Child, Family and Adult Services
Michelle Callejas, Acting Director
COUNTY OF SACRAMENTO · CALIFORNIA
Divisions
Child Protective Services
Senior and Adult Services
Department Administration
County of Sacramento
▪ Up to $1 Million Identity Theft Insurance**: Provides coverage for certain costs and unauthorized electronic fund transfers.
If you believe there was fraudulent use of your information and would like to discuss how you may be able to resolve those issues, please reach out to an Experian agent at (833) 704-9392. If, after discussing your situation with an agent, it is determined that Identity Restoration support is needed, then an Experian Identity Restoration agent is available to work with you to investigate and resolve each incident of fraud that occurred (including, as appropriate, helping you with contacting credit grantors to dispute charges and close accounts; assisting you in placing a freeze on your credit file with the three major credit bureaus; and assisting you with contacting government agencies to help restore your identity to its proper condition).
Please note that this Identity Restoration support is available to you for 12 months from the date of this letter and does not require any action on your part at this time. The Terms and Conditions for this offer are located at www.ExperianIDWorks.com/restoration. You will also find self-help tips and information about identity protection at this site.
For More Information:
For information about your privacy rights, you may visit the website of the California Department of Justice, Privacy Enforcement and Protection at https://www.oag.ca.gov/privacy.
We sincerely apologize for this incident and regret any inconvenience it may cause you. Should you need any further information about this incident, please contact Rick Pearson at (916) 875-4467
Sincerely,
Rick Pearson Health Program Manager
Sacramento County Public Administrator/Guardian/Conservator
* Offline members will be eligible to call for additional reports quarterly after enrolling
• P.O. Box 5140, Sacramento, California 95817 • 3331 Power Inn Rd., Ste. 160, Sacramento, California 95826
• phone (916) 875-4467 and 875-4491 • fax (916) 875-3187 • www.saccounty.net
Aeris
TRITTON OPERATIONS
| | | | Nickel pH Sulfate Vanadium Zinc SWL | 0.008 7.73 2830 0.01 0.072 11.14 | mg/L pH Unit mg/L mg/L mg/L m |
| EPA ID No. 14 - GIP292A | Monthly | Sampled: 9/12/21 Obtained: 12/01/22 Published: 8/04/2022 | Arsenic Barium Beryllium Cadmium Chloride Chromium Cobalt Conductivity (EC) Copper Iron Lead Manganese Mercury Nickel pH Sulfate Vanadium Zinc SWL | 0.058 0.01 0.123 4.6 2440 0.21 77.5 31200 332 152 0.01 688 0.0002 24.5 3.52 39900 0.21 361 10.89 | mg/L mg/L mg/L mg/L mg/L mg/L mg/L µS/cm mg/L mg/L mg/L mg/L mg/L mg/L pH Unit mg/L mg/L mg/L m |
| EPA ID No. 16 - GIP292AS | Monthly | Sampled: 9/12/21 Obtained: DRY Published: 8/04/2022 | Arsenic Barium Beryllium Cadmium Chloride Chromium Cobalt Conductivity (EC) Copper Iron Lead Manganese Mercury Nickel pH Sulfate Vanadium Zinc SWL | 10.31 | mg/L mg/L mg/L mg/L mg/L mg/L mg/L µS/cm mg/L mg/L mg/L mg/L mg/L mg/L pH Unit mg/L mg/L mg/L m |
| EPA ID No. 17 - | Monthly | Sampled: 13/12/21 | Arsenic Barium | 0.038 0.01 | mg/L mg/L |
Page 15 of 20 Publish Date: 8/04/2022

- [What to do]
Once you have read the material above, write all of it out again exactly.

- [Expected answer]
Child, Family and Adult Services
Michelle Callejas, Acting Director
COUNTY OF SACRAMENTO · CALIFORNIA
Divisions
Child Protective Services
Senior and Adult Services
Department Administration
County of Sacramento
▪ Up to $1 Million Identity Theft Insurance**: Provides coverage for certain costs and unauthorized electronic fund transfers.
If you believe there was fraudulent use of your information and would like to discuss how you may be able to resolve those issues, please reach out to an Experian agent at (833) 704-9392. If, after discussing your situation with an agent, it is determined that Identity Restoration support is needed, then an Experian Identity Restoration agent is available to work with you to investigate and resolve each incident of fraud that occurred (including, as appropriate, helping you with contacting credit grantors to dispute charges and close accounts; assisting you in placing a freeze on your credit file with the three major credit bureaus; and assisting you with contacting government agencies to help restore your identity to its proper condition).
Please note that this Identity Restoration support is available to you for 12 months from the date of this letter and does not require any action on your part at this time. The Terms and Conditions for this offer are located at www.ExperianIDWorks.com/restoration. You will also find self-help tips and information about identity protection at this site.
For More Information:
For information about your privacy rights, you may visit the website of the California Department of Justice, Privacy Enforcement and Protection at https://www.oag.ca.gov/privacy.
We sincerely apologize for this incident and regret any inconvenience it may cause you. Should you need any further information about this incident, please contact Rick Pearson at (916) 875-4467
Sincerely,
Rick Pearson Health Program Manager
Sacramento County Public Administrator/Guardian/Conservator
* Offline members will be eligible to call for additional reports quarterly after enrolling
• P.O. Box 5140, Sacramento, California 95817 • 3331 Power Inn Rd., Ste. 160, Sacramento, California 95826
• phone (916) 875-4467 and 875-4491 • fax (916) 875-3187 • www.saccounty.net
Aeris
TRITTON OPERATIONS
| | | | Nickel pH Sulfate Vanadium Zinc SWL | 0.008 7.73 2830 0.01 0.072 11.14 | mg/L pH Unit mg/L mg/L mg/L m |
| EPA ID No. 14 - GIP292A | Monthly | Sampled: 9/12/21 Obtained: 12/01/22 Published: 8/04/2022 | Arsenic Barium Beryllium Cadmium Chloride Chromium Cobalt Conductivity (EC) Copper Iron Lead Manganese Mercury Nickel pH Sulfate Vanadium Zinc SWL | 0.058 0.01 0.123 4.6 2440 0.21 77.5 31200 332 152 0.01 688 0.0002 24.5 3.52 39900 0.21 361 10.89 | mg/L mg/L mg/L mg/L mg/L mg/L mg/L µS/cm mg/L mg/L mg/L mg/L mg/L mg/L pH Unit mg/L mg/L mg/L m |
| EPA ID No. 16 - GIP292AS | Monthly | Sampled: 9/12/21 Obtained: DRY Published: 8/04/2022 | Arsenic Barium Beryllium Cadmium Chloride Chromium Cobalt Conductivity (EC) Copper Iron Lead Manganese Mercury Nickel pH Sulfate Vanadium Zinc SWL | 10.31 | mg/L mg/L mg/L mg/L mg/L mg/L mg/L µS/cm mg/L mg/L mg/L mg/L mg/L mg/L pH Unit mg/L mg/L mg/L m |
| EPA ID No. 17 - | Monthly | Sampled: 13/12/21 | Arsenic Barium | 0.038 0.01 | mg/L mg/L |
Page 15 of 20 Publish Date: 8/04/2022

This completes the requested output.